RAMÓN FERRANDO VALENCIA
El Tribunal Supremo ha condenado al colegio San José Religiosas Escolapias de Valencia y a una aseguradora a indemnizar a la familia de una niña de 6 años que murió después de golpearse la cabeza contra un banco, tras recibir el empujón de un compañero. Los magistrados de la sala civil del Supremo han llegado a la conclusión de que la dirección del centro actuó de forma negligente por permitir que 300 niños se refugiaran de la lluvia en un porche de 200 metros cuadrados y que fueran controlados sólo por tres profesoras. Los padres de la niña deberán ser indemnizados con más de 45.000 euros, aunque inicialmente reclamaban 180.303.
La menor murió tras sufrir una hemorragia cerebral el 25 de marzo de 1999, un día después de golpearse con el banco del colegio. El 24 de marzo de 1999 unos 300 alumnos de primero a cuarto de primaria estaban durante el recreo en el porche del patio para evitar la lluvia. A su cuidado estaban sólo tres maestras que no vieron como la niña sufrió el accidente tras recibir el empujón de otro niño de 6 años.
La pequeña fue trasladada a un centro médico donde se comprobó que su exploración neurológica era normal.
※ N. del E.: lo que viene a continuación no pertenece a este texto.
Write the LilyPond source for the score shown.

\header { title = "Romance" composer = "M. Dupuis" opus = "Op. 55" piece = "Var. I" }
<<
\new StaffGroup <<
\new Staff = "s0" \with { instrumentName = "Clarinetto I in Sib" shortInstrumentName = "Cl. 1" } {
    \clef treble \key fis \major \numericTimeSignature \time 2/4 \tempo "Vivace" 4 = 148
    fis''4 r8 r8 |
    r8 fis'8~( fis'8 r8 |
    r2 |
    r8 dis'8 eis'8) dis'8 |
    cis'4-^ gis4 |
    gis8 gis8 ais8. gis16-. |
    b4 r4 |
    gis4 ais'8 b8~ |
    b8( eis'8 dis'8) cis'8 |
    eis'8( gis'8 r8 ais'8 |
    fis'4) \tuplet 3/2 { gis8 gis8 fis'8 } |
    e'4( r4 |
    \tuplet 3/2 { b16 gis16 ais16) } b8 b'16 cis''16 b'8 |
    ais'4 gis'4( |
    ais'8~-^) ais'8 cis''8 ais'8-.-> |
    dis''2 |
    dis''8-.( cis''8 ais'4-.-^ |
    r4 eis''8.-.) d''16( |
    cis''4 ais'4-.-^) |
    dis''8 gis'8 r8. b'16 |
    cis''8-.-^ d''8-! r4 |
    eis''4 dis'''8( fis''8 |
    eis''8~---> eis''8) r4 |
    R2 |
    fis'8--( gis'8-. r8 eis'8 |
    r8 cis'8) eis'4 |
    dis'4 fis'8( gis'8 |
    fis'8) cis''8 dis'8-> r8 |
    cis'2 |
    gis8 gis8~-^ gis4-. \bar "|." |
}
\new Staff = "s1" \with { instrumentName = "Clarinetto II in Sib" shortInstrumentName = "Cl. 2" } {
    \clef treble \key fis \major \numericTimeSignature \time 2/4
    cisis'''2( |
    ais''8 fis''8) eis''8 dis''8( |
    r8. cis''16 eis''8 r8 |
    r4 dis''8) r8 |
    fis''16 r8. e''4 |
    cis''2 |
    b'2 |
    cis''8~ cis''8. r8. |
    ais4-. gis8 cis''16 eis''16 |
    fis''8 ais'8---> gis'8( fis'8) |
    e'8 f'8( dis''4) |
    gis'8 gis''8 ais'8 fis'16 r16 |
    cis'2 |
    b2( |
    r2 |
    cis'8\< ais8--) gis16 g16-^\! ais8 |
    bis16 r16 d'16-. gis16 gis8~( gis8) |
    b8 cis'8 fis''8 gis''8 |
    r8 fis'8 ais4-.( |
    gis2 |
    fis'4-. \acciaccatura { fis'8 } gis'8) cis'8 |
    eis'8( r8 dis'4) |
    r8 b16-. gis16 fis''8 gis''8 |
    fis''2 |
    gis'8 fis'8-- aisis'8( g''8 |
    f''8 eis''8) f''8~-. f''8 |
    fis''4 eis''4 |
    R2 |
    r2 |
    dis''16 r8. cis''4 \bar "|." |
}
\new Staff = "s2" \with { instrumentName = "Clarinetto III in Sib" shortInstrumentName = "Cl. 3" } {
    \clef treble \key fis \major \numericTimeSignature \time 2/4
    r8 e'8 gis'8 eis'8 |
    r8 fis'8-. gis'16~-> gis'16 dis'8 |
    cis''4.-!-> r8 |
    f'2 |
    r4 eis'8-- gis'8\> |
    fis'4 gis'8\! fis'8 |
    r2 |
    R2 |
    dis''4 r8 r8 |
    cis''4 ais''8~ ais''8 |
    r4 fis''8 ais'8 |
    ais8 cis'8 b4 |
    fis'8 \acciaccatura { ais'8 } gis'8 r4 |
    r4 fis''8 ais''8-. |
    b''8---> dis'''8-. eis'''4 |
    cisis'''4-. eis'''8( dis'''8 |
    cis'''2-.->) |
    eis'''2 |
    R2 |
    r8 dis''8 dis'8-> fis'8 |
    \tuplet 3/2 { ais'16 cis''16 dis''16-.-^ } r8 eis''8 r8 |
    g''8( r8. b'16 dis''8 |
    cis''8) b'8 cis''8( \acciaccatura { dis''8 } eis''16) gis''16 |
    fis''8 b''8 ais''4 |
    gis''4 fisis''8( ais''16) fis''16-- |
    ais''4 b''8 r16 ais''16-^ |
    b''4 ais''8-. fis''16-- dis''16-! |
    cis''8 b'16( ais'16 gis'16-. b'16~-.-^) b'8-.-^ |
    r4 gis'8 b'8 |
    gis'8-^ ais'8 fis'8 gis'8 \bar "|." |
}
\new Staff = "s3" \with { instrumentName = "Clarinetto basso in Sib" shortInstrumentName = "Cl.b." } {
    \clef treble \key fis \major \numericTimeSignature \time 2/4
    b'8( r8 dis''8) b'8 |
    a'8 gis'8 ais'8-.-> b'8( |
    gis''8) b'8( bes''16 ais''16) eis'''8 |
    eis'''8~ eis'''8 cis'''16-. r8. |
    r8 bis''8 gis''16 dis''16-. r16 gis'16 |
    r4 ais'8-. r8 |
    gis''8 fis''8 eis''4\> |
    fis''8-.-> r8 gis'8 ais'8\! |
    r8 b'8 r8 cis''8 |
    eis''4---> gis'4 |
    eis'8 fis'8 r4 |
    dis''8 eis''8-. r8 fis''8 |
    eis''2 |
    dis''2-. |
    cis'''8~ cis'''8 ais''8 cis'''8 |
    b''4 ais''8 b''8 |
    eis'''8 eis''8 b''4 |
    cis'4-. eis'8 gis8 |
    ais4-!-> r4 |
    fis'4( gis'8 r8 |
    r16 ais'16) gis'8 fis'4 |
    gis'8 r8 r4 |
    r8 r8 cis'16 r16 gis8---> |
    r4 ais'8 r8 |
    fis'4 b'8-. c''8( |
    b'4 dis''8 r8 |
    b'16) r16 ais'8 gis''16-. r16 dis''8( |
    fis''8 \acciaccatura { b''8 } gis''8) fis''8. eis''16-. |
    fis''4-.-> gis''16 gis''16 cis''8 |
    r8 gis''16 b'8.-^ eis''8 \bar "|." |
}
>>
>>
El médico advirtió a los padres que tuvieran en observación a la menor y la llevaran al hospital ante cualquier anomalía. La niña fue sometida a varios estudios radiológicos en el hospital Virgen del Consuelo, que no detectaron nada anormal. Sin embargo, la víctima murió horas después porque sufrió una hemorragia cerebral postraumática.
Evolución rápida
La Real Academia de Medicina y Cirugía determinó que el traumatismo que le produjo la muerte fue de una evolución especialmente rápida y que en el estudio radiográfico no era visible ninguna fractura. El magistrado de Primera Instancia número trece de Valencia absolvió al centro y a la aseguradora tras desestimar la demanda al considerar que el empujón fue fortuito y que no hubo ningún descuido del personal del centro. Sin embargo, la Audiencia de Valencia, primero, y ahora, el Supremo entienden que hubo negligencia.
Los magistrados del Supremo apuntan que era imposible que sólo tres profesoras pudieran controlar a trescientos niños en un espacio reducido. Los jueces recuerdan a la dirección del centro que "la lluvia no imponía necesariamente que los niños de varios grupos tuvieran que concentrarse en el espacio común cubierto". El fallo incide en que existía la alternativa de que cada grupo hubiera disfrutado del recreo en su propia aula "bajo la supervisión de la profesora encargada o de otra que la sustituyera durante el tiempo imprescindible para descansar".
La sentencia insiste en que la responsabilidad del accidente es de la dirección del centro porque de ella depende la organización necesaria para que tal solución alternativa fuera posible "antes de permitir que 300 niños se concentraran en 200 metros cuadrados en forma de L y, por tanto, sin visibilidad simultánea de las tres profesoras".
La sentencia de la sala de lo civil del Supremo es firme. El colegio y la aseguradora deberán pagar las costas del proceso y hacer frente a la indemnización de 45.o75 euros con un interés del 20% por cada año de demora a contar desde 1999.